# powers of complex numbers help

#### basicange

##### New member

So I am taking a precalc course in khan academy and this lesson has to do with powers of complex numbers. I understand it until this point. Where does the 0 and negative one come from??

Also can someone help me with equations that go like z5=32 because khan academy says the answer is 0.618+1.902i but I am so confused as to how to solve that

#### lookagain

##### Elite Member
View attachment 26929
So I am taking a precalc course in khan academy and this lesson has to do with powers of complex numbers. I understand it until this point. Where does the 0 and negative one come from??

Also can someone help me with equations that go like z5=32 because khan academy says the answer is 0.618+1.902i but I am so confused as to how to solve that

cos(270 degrees) = 0 and sin(270 degrees) = -1

Did you learn some of that trigonometry yet?

#### HallsofIvy

##### Elite Member
Also can someone help me with equations that go like z5=32 because khan academy says the answer is 0.618+1.902i but I am so confused as to how to solve that
No, I don't believe that the Khan academy says that THE answer is 0.618+ 1.902i. Just as the quadratic equation, z2= 4 has the two solutions, 2 and -2, so a fifth power equation has five roots ONE of which is (approximately) 0.618+ 1.902i. First, one obvious solution to z5= 32 is z= 2 because 25= 2(2)(2)(2)(2)= 4(2)(2)(2)= 8(2)(2)= 16(2)= 32. Writing the complex number, z, in "polar form" where we write the complex number, $$\displaystyle z= a+ bi$$ as $$\displaystyle z= r cos(\theta)+ i r sin(\theta)$$, or, equivalently, $$\displaystyle z= re^{i\theta}$$ where r and $$\displaystyle \theta$$ are real numbers, r positive. Then $$\displaystyle z^5= r^5e^{5i\theta}= 32= 2^5= 2^5(e^{i0}$$. Since r is a positive real number, r= 2. $$\displaystyle \theta= 0/5= 0$$, which gives z= 2 but since $$\displaystyle \theta$$ is an angle, adding $$\displaystyle 2\pi$$ gives the same thing. But dividing by 5 gives different values.

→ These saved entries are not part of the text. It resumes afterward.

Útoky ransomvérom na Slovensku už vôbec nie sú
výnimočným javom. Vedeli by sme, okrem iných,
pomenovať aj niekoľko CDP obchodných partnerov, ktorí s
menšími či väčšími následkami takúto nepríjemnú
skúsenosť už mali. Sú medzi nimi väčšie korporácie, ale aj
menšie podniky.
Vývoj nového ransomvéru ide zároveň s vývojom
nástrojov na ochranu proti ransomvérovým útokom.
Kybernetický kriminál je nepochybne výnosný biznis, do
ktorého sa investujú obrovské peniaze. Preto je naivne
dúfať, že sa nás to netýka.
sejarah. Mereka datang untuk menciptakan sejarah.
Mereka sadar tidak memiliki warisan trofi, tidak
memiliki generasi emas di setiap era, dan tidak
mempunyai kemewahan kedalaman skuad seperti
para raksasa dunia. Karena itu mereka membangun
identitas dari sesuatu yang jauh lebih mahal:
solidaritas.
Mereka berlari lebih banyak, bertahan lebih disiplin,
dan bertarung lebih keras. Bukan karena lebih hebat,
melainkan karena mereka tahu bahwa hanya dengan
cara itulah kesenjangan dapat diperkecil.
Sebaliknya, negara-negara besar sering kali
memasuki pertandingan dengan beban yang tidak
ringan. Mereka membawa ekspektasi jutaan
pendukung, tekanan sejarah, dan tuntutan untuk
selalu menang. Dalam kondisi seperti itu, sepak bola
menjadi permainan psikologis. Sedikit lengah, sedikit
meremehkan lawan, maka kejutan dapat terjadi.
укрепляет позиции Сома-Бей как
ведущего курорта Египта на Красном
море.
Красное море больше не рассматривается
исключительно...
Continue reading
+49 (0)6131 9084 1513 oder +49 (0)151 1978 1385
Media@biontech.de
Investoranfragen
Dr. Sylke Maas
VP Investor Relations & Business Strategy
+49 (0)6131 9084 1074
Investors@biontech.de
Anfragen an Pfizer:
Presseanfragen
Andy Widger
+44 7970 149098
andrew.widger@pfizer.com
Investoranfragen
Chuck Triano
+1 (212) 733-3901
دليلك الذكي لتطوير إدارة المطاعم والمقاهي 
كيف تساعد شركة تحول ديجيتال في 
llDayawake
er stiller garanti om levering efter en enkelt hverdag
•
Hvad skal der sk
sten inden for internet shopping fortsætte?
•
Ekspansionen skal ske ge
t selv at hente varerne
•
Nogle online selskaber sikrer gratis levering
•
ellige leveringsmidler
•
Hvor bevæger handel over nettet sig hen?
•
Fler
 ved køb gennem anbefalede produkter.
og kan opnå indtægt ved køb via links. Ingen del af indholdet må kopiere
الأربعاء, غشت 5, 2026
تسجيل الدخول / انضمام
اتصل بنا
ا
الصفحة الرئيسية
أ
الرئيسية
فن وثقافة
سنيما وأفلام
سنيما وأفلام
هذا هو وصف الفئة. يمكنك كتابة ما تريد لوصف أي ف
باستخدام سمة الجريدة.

$$\displaystyle (0+ 2\pi)/5= (2/5)\pi$$. $$\displaystyle cos((2/5)\pi)= 0.3090$$ and $$\displaystyle sin((2/5)\pi)= 0.9510$$ so z= 2(0.3090+ 0.9510i)= 0.6180+ 1.9020i is another and that is what you are getting from Kahn academay.

A third root is given by taking $$\displaystyle 4\pi/5$$. $$\displaystyle cos(4\pi/5)= -0.8090$$ and $$\displaystyle sin(4\pi/5)= 0.5878$$ so a third root is $$\displaystyle z= 2(-0.8090+ 0.5878i)= -1.6180+ 1.1756i$$.

A fourth root is given by taking $$\displaystyle 6\pi/5$$. $$\displaystyle cos(6\pi/5)= -0.8090$$ and $$\displaystyle sin(6\pi/5)= -0.5878$$ so a fourth root is $$\displaystyle 2(-0.08090- 0.5878i)= -0.1618- 1.1757i$$

A fifth root is given by $$\displaystyle 8\pi/5$$. $$\displaystyle cos(8\pi/5)= 0.3090$$ and $$\displaystyle sin(8\pi/5)= -0.9510$$ so a fourth root is $$\displaystyle 2(0.3090- 0.9510i)= 0.6180- 1.9020i$$.

Notice that if we tried this again, we would use $$\displaystyle 10\pi/5= 2\pi$$ which would put us back to the real root, 2 again and then the same 5 roots repeat.